Second Glance
- First edition
- Author: Jodi Picoult
- Language: English
- Publisher: Atria
- Publication date: April 8, 2003
- Publication place: United States
- Media type: Print (Hardcover)
- Pages: 432 pp
- ISBN: 978-0-7434-5450-6
- OCLC: 51927506

= Second Glance =

2003 novel by Jodi Picoult

Second Glance (2003) is the tenth novel by the American author Jodi Picoult.

==Plot summary==
Second Glance follows the lives of several characters throughout the book. In Picoult's signature writing style, the novel flashes back and forth many decades to piece together the story. The novel is set in the fictional town of Comtosook, Vermont.

The story is about Abenaki territorial land that is planned to be turned into a shopping mall. However, if the Abenaki are able to show that an ancestor was buried on this expanse of land, then the mall cannot, legally, be built on the land.
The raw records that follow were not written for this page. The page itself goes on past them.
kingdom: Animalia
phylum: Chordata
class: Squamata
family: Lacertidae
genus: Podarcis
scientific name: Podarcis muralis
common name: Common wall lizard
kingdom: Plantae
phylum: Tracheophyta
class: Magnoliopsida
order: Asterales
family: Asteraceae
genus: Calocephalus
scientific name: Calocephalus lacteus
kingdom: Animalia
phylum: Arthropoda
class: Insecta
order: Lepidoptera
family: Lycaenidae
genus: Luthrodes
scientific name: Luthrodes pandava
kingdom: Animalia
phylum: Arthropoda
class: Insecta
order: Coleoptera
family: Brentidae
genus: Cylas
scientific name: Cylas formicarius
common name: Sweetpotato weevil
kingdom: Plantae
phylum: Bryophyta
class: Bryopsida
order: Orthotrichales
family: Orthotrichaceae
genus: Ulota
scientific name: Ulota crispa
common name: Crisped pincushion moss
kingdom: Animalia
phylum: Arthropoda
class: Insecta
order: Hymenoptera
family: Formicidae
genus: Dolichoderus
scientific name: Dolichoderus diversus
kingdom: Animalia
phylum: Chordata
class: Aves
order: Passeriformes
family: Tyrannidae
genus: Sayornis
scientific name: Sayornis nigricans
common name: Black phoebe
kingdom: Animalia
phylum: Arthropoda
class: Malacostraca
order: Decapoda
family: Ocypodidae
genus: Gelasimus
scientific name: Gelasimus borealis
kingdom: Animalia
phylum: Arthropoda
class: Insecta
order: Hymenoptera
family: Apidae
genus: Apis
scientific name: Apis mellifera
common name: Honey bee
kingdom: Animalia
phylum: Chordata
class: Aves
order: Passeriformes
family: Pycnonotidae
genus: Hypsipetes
Ross Wakeman arrives in Comtosook to stay with his sister, Shelby. Ross is the survivor of many varied suicide attempts, which began after his fiancée Aimee was killed in a car accident years ago. Ross became a ghost hunter in the hopes that someday he would encounter Aimee's spirit. Fortunately for Ross, when he arrives in Comtosook, the town begins to experience strange phenomena, as the result of the new plans to build a strip mall on the Abenaki land.

==Characters==
- Ross Wakeman: The male protagonist, a ghost hunter who moves around the country, now living with his sister in Comtosook, Vermont.
- Shelby Wakeman: Ross's sister, Ethan's mother, divorced, a librarian with a passion for unusual, complicated words, and etymology.
- Ethan Wakeman: Ross's nine-year-old nephew and Shelby's son. He suffers from Xeroderma pigmentosum.
- Cecelia Pike/Lia Beaumont: A suicidal woman featured in the present-day as well as in flashbacks.
- Eli Rochert: A half-Abenaki police officer whose wife left him. After seeing Shelby in his dreams for weeks, he finds her and falls in love with her. He works with Ross to solve the murder mystery.
- Meredith Oliver: A woman who works doing preimplantation genetic diagnosis. She is divorced, and has little luck with men. As a working mother, she relies on her grandmother, Ruby, to take care of her daughter.
- Lucy Oliver: The eight-year-old daughter of Meredith. She is intelligent for her age, but she sees things that nobody else can, including ghosts.
- Spencer Pike: Cecelia's abusive husband, works as a eugenicist in the flashbacks. In the present-day, he lives at the Comtosook nursing home.
- John Delacour: Also known as, Gray Wolf and Az Thompson. A 102-year-old Abenaki man, the last surviving member of his tribe, and the suspected murderer of Cecelia Pike.